## DATASET EXCERPTS
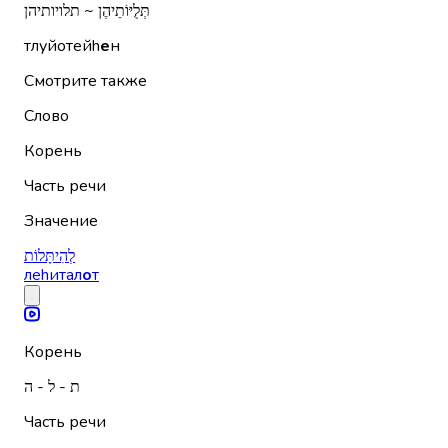
תְּלֻיּוֹתֵיהֶן ~ תלויותיהן
тлуйотейh
е
н
Смотрите также
Слово
Корень
Часть речи
Значение
לְהִיתָּלוֹת
леhитал
о
т
Корень
ת - ל - ה
Часть речи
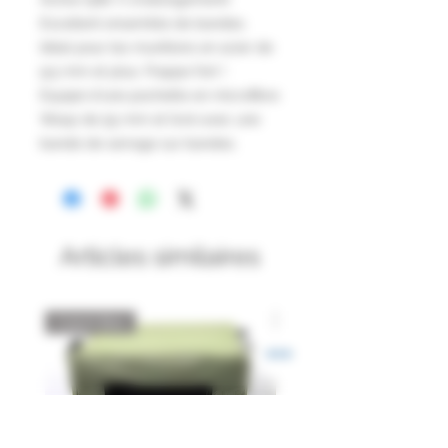
Excellent ensemble de bandes.
Idéal pour les munitions en acier de
9,5 mm et plus. Frappe fort !
Equipé d'une pochette en microfibre
Wasp de 55 mm et livré avec une
bande de serrage sur bandes.
Articles similaires
Catch Box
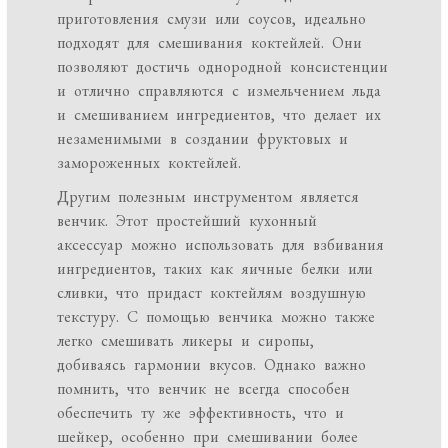
приготовления смузи или соусов, идеально
подходят для смешивания коктейлей. Они
позволяют достичь однородной консистенции
и отлично справляются с измельчением льда
и смешиванием ингредиентов, что делает их
незаменимыми в создании фруктовых и
замороженных коктейлей.
Другим полезным инструментом является
венчик. Этот простейший кухонный
аксессуар можно использовать для взбивания
ингредиентов, таких как яичные белки или
сливки, что придаст коктейлям воздушную
текстуру. С помощью венчика можно также
легко смешивать ликеры и сиропы,
добиваясь гармонии вкусов. Однако важно
помнить, что венчик не всегда способен
обеспечить ту же эффективность, что и
шейкер, особенно при смешивании более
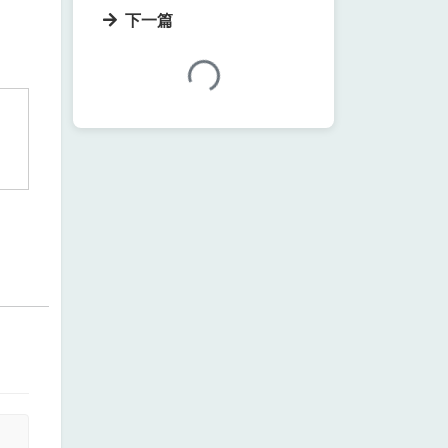
下一篇
加载中...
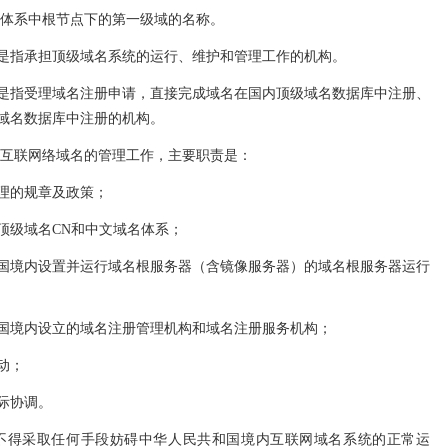
体系中根节点下的第一级域的名称。
是指承担顶级域名系统的运行、维护和管理工作的机构。
是指受理域名注册申请，直接完成域名在国内顶级域名数据库中注册、
域名数据库中注册的机构。
国互联网络域名的管理工作，主要职责是：
理的规章及政策；
顶级域名CN和中文域名体系；
国境内设置并运行域名根服务器（含镜像服务器）的域名根服务器运行
国境内设立的域名注册管理机构和域名注册服务机构；
动；
际协调。
不得采取任何手段妨碍中华人民共和国境内互联网域名系统的正常运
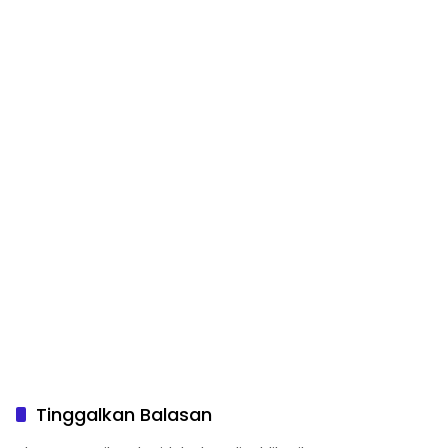
Tinggalkan Balasan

## TASK BRIEF
Print the data above verbatim from the first line through the line holding "是指承担顶级域名系统的运行、维护和管理工作的机构。", leaving every picture out.

## RESPONSE
תְּלֻיּוֹתֵיהֶן ~ תלויותיהן
тлуйотейh
е
н
Смотрите также
Слово
Корень
Часть речи
Значение
לְהִיתָּלוֹת
леhитал
о
т
Корень
ת - ל - ה
Часть речи
Excellent ensemble de bandes.
Idéal pour les munitions en acier de
9,5 mm et plus. Frappe fort !
Equipé d'une pochette en microfibre
Wasp de 55 mm et livré avec une
bande de serrage sur bandes.
Articles similaires
Catch Box
приготовления смузи или соусов, идеально
подходят для смешивания коктейлей. Они
позволяют достичь однородной консистенции
и отлично справляются с измельчением льда
и смешиванием ингредиентов, что делает их
незаменимыми в создании фруктовых и
замороженных коктейлей.
Другим полезным инструментом является
венчик. Этот простейший кухонный
аксессуар можно использовать для взбивания
ингредиентов, таких как яичные белки или
сливки, что придаст коктейлям воздушную
текстуру. С помощью венчика можно также
легко смешивать ликеры и сиропы,
добиваясь гармонии вкусов. Однако важно
помнить, что венчик не всегда способен
обеспечить ту же эффективность, что и
шейкер, особенно при смешивании более
下一篇
加载中...
体系中根节点下的第一级域的名称。
是指承担顶级域名系统的运行、维护和管理工作的机构。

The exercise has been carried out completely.